Indeed, had the jury concluded that defendant acted recklessly or negligently and not intentionally, it would have acquitted defendant of murder in the second degree and would not have been able to find him guilty of a lesser offense. Thus, defendant has failed " 'to demonstrate the absence of strategic or other legitimate explanations' for defense counsel's allegedly deficient conduct" (McFadden, 161 AD3d at 1571, quoting People v Rivera, 71 NY2d [*2]705, 709 [1988]). We have reviewed defendant's remaining contentions in his main and pro se supplemental briefs that he was deprived of effective assistance of counsel and conclude that they are without merit. Viewing the evidence, the law, and the circumstances of this case in their totality at the time of the representation, we conclude that defense counsel provided meaningful representation (see generally People v Baldi, 54 NY2d 137, 147 [1981]).

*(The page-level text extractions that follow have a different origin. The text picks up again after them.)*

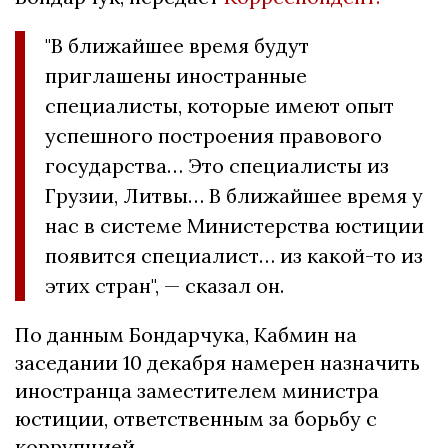
"В ближайшее время будут
приглашены иностранные
специалисты, которые имеют опыт
успешного построения правового
государства… Это специалисты из
Грузии, Литвы… В ближайшее время у
нас в системе Министерства юстиции
появится специалист… из какой-то из
этих стран", — сказал он.
По данным Бондарчука, Кабмин на
заседании 10 декабря намерен назначить
иностранца заместителем министра
юстиции, ответственным за борьбу с
коррупцией.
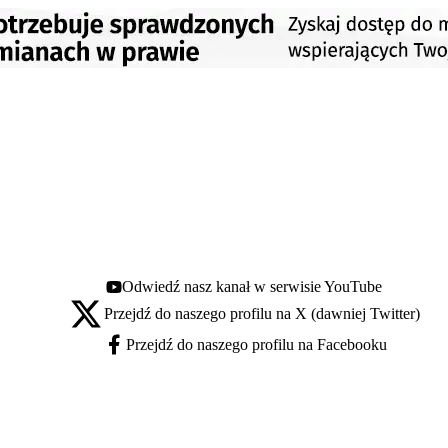
Odwiedź nasz kanał w serwisie YouTube
Youtube - otwiera się w nowej karcie
Przejdź do naszego profilu na X (dawniej Twitter)
X - otwiera się w nowej karcie
Przejdź do naszego profilu na Facebooku
Facebook - otwiera się w nowej karcie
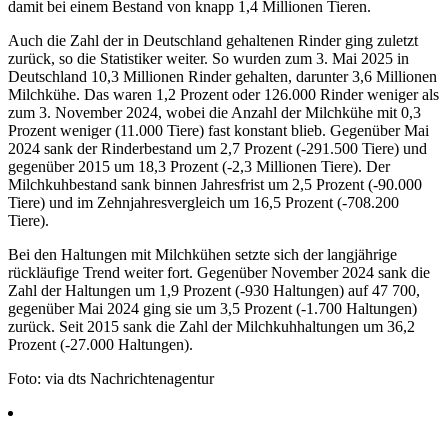
damit bei einem Bestand von knapp 1,4 Millionen Tieren.
Auch die Zahl der in Deutschland gehaltenen Rinder ging zuletzt
zurück, so die Statistiker weiter. So wurden zum 3. Mai 2025 in
Deutschland 10,3 Millionen Rinder gehalten, darunter 3,6 Millionen
Milchkühe. Das waren 1,2 Prozent oder 126.000 Rinder weniger als
zum 3. November 2024, wobei die Anzahl der Milchkühe mit 0,3
Prozent weniger (11.000 Tiere) fast konstant blieb. Gegenüber Mai
2024 sank der Rinderbestand um 2,7 Prozent (-291.500 Tiere) und
gegenüber 2015 um 18,3 Prozent (-2,3 Millionen Tiere). Der
Milchkuhbestand sank binnen Jahresfrist um 2,5 Prozent (-90.000
Tiere) und im Zehnjahresvergleich um 16,5 Prozent (-708.200
Tiere).
Bei den Haltungen mit Milchkühen setzte sich der langjährige
rückläufige Trend weiter fort. Gegenüber November 2024 sank die
Zahl der Haltungen um 1,9 Prozent (-930 Haltungen) auf 47 700,
gegenüber Mai 2024 ging sie um 3,5 Prozent (-1.700 Haltungen)
zurück. Seit 2015 sank die Zahl der Milchkuhhaltungen um 36,2
Prozent (-27.000 Haltungen).
Foto: via dts Nachrichtenagentur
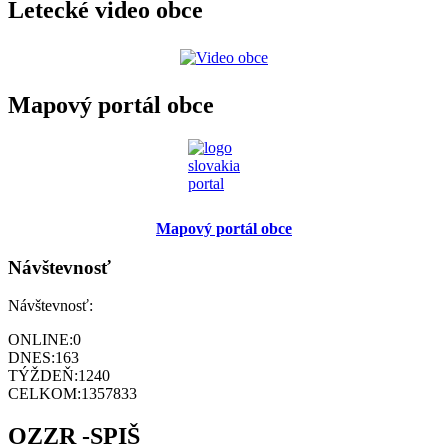
Letecké video obce
Mapový portál obce
Mapový portál obce
Návštevnosť
Návštevnosť:
ONLINE:
0
DNES:
163
TÝŽDEŇ:
1240
CELKOM:
1357833
OZZR -SPIŠ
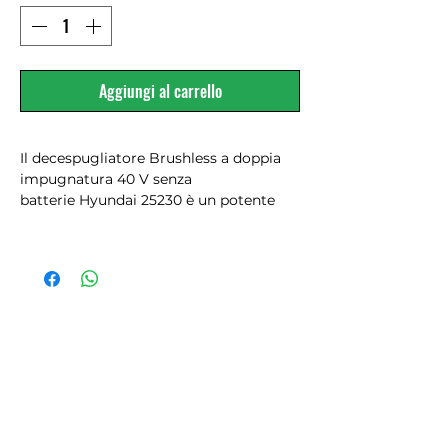
Aggiungi al carrello
Il decespugliatore Brushless a doppia
impugnatura 40 V senza
batterie Hyundai 25230 è un potente
decespugliatore a batteria, ideale per
eseguire lavorazioni di sfalcio semi
professionali di zone verdi anche ampie.
Realizzato con grande impugnatura
doppia ad "U" non regolabile, permette
un maggior controllo in fase di utilizzo
garantendo all'operatore la massima
stabilità e risultati più precisi.
Dotato di motore Brushless ed
alimentato da due batterie al litio da 20
V, questo elettroutensile offre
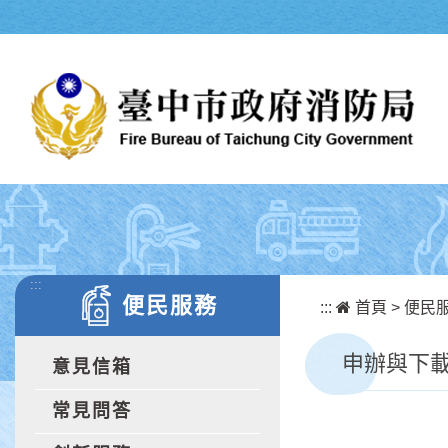
跳到主要內容區塊
:::
便民服務
:::
首頁
>
便民
申辦與下
意見信箱
常見問答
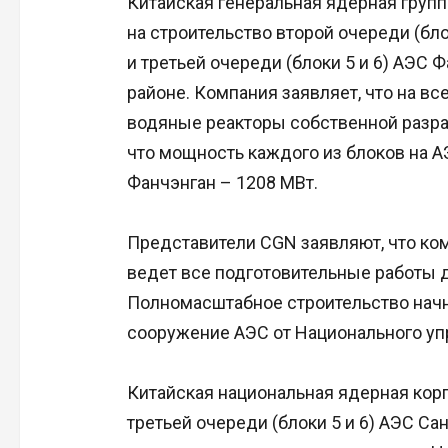
Китайская генеральная ядерная груп
на строительство второй очереди (бло
и третьей очереди (блоки 5 и 6) АЭС
районе. Компания заявляет, что на вс
водяные реакторы собственной разраб
что мощность каждого из блоков на А
Фанчэнган – 1208 МВт.
Представители CGN заявляют, что ко
ведет все подготовительные работы 
Полномасштабное строительство начн
сооружение АЭС от Национального уп
Китайская национальная ядерная ко
третьей очереди (блоки 5 и 6) АЭС С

Defendant failed to preserve for our review his contention in his main brief that Supreme Court, in charging the jury on justification, failed to instruct the jury that, in assessing whether defendant reasonably believed that the victim was using or about to use deadly physical force, consideration should be given to all the surrounding circumstances. Because the court read the justification charge verbatim from the pattern Criminal Jury Instructions (see e.g. People v Burman, 173 AD3d 1727, 1729 [4th Dept 2019]; People v Muscarella, 132 AD3d 1288, 1289 [4th Dept 2015], lv denied 26 NY3d 1147 [2016]), we decline to exercise our power to address defendant's unpreserved contention as a matter of discretion in the interest of justice (see CPL 470.15 [6] [a]).
We reject defendant's contention in his main brief that his sentence is unduly harsh and severe.
In his pro se supplemental brief, defendant contends that he was constructively denied the right to counsel at the grand jury stage of the proceedings because defense counsel did not consult with him regarding whether he should testify before the grand jury. We agree with the People that defendant's contention involves matters that are outside the record on appeal and thus must be raised, if at all, by way of a CPL article 440 motion (see People v Balenger, 70 AD3d 1318, 1318 [4th Dept 2010], lv denied 14 NY3d 885 [2010]; People v Frazier, 63 AD3d 1633, 1634 [4th Dept 2009], lv denied 12 NY3d 925 [2009]). Because the minutes of the grand jury proceeding are not included in the record on appeal, defendant's further contention in his pro se supplemental brief that the People should have instructed the grand jury on the justification defense is similarly based on matters outside the record.
We have reviewed defendant's remaining contentions in his pro se supplemental brief and conclude that none requires reversal or modification of the judgment.